Altersarmut ist real und die Rentenreform überfällig, aber Philip Rivers hat nicht das ins Comeback getrieben, sondern die Lust, eine in den vergangenen Wochen äußerst stabile Defense mit Retro-Ballsport ins Wanken zu bringen. Für eine Halbzeit gelang das ganz ordentlich, dann aber machte Seattles Abwehr den Laden dicht, sodass am Ende sechs Fields Goals und null (!) Touchdowns zum 18:16-Sieg reichten.

Die andere Lesart ist: Wahrlich keine Glanzvorstellung der Seahawks-Offensive, die zu oft in weiße Colts-Wände rannte und zu selten explosive Spielzüge produzierte. Eine Überdosis Play Action nach der Pause und Jason Myers Fuß verhinderten, dass Seattle zur Lachnummer der Liga wurde. Dreckige Siege und so … aber dieses Angriffsspiel macht den LA Rams keine Angst.

Womit wir bei der Konkurrenz aus der NFC West wären. Dort ging es punkte- und Touchdown-reicher zu. Die Niners (10-4) gönnten sich ein nie gefährdetes 37:24 gegen die Titans. Die Rams (11-3) kämpften sich gegen die Lions zu einem 41:34-Erfolg nach 14:24-Rückstand und sicherten sich den ersten Playoff-Platz der NFC (nicht den Seed #1). Die Ausgangslage ist vor den verbleibenden drei Regular-Season-Spielen also unverändert.

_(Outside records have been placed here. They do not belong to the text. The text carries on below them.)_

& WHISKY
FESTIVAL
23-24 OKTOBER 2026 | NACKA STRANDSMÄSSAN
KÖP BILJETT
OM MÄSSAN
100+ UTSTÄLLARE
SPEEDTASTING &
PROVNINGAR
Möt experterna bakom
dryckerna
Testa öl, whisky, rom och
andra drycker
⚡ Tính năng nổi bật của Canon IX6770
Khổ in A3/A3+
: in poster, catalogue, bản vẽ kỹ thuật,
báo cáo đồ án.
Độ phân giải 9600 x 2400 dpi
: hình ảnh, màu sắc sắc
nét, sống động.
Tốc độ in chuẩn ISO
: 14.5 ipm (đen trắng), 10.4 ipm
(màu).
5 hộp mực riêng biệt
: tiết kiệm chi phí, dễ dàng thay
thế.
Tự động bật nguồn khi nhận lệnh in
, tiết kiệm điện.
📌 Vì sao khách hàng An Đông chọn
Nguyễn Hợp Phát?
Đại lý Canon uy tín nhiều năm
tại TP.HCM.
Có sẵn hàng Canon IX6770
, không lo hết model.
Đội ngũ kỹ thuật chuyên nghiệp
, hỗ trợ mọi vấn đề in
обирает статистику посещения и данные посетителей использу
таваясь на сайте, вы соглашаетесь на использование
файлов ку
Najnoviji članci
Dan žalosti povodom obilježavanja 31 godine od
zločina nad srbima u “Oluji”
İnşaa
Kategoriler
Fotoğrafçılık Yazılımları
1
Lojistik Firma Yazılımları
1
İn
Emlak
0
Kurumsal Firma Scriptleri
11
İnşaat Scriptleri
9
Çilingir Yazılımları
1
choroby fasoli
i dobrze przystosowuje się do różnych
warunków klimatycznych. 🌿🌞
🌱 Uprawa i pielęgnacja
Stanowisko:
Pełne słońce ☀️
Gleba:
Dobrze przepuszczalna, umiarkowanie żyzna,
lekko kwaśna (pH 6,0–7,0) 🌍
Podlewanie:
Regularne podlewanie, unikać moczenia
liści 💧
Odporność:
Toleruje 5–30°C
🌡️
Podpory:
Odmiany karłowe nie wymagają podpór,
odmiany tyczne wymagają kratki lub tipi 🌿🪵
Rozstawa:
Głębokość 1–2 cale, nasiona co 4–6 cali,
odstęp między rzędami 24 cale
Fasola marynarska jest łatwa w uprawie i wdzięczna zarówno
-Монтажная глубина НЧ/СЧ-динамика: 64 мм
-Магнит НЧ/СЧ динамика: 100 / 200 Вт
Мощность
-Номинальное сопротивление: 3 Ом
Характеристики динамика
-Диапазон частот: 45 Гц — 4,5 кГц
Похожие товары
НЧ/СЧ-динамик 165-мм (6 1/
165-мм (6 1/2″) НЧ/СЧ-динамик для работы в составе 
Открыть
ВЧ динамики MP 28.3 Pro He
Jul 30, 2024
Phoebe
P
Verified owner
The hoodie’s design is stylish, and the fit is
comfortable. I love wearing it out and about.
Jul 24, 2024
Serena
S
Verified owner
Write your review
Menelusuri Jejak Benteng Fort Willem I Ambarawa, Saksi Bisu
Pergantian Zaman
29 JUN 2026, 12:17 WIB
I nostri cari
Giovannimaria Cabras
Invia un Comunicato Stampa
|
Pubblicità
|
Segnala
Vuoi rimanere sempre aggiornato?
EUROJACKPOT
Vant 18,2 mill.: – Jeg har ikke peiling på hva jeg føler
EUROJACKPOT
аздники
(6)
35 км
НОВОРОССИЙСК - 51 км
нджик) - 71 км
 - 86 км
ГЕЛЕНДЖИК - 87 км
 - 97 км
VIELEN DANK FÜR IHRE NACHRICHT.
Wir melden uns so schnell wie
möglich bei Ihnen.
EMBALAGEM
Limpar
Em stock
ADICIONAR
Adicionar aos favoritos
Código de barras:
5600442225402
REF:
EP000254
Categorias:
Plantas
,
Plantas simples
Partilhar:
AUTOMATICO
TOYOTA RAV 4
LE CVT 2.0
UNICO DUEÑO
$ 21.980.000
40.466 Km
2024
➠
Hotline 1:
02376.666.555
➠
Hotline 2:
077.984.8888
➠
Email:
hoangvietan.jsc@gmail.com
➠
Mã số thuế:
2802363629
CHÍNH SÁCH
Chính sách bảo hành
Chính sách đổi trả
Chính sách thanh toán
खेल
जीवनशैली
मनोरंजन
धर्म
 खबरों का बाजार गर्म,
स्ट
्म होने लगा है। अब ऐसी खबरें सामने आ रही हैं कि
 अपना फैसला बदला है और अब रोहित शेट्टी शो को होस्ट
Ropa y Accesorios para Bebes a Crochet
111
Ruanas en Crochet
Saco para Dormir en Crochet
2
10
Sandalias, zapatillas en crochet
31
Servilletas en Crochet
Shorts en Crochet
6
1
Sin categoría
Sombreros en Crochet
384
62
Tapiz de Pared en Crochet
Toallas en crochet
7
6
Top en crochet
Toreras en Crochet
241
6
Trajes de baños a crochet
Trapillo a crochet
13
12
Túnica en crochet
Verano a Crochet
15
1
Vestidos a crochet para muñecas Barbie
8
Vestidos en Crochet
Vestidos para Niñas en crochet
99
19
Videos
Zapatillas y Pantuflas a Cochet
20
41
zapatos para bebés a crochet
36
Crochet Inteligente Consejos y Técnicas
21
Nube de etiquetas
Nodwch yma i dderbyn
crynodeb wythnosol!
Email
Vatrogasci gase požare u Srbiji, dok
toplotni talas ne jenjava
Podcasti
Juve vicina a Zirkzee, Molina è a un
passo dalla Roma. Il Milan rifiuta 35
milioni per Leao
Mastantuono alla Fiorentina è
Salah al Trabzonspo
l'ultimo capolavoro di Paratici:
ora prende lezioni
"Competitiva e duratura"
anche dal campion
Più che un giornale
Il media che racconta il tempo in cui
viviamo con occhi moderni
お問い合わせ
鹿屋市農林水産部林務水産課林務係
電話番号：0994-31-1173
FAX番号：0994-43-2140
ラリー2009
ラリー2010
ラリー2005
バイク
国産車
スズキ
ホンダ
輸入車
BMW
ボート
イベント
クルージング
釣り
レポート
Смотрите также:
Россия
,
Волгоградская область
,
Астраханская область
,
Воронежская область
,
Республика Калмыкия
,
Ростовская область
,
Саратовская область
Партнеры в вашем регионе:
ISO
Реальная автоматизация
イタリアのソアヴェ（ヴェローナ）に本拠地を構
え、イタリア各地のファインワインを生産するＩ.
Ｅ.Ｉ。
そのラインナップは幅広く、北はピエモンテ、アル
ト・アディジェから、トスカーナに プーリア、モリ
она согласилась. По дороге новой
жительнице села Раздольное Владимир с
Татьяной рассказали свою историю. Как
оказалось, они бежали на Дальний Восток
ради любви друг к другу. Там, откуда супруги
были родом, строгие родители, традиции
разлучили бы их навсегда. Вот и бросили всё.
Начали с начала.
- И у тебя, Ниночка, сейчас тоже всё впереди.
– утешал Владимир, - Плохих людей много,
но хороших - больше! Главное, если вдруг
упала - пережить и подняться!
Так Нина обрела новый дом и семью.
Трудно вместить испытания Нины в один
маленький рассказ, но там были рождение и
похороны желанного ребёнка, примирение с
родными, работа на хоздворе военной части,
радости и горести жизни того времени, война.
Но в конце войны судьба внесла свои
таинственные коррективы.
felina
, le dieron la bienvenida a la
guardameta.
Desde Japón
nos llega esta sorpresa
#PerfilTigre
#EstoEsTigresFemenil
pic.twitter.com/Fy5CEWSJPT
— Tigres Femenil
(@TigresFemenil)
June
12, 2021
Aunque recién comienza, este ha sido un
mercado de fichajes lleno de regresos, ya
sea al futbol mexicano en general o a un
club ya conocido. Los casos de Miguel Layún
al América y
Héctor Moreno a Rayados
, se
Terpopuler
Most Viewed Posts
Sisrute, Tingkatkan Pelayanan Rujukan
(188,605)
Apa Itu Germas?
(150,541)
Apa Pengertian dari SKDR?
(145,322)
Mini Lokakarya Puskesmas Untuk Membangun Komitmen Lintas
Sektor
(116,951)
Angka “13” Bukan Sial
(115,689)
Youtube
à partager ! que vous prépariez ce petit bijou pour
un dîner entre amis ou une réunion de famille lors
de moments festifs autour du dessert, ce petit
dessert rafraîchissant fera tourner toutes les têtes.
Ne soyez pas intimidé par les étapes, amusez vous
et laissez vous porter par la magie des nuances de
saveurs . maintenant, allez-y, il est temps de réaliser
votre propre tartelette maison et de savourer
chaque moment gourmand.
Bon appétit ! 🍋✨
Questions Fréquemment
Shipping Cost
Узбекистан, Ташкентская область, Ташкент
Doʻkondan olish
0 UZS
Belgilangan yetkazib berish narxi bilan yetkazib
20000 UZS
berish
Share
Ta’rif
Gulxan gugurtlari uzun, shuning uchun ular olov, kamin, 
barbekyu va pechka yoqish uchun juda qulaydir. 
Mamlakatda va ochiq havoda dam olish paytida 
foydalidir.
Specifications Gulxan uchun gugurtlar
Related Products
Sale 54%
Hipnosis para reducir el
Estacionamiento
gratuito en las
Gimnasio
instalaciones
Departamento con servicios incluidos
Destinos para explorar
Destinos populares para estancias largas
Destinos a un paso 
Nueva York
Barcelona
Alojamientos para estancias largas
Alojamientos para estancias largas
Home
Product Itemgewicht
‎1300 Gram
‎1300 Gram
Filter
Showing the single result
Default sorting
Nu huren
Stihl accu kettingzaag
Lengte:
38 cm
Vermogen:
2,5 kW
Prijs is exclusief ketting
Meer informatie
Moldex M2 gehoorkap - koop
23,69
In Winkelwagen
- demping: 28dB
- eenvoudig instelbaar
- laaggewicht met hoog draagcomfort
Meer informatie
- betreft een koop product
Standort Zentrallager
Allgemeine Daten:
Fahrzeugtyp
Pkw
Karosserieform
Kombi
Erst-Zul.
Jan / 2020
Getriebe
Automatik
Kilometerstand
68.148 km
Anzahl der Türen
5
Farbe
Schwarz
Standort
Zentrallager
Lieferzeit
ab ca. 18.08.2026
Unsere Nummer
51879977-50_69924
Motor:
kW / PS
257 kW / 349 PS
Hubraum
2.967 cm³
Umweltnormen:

Ausblick: In Week 16 empfangen die Seahawks bereits Donnerstagnacht um 2.15 Uhr die Los Angeles Rams zum Rückspiel um die Tabellenführung in der NFC West – ein massiv wichtiges Duell mit gigantischen Postseason-Implikationen. In diesem Westküsten-Duell trägt Seattle außerdem sein Rivalries-Trikot.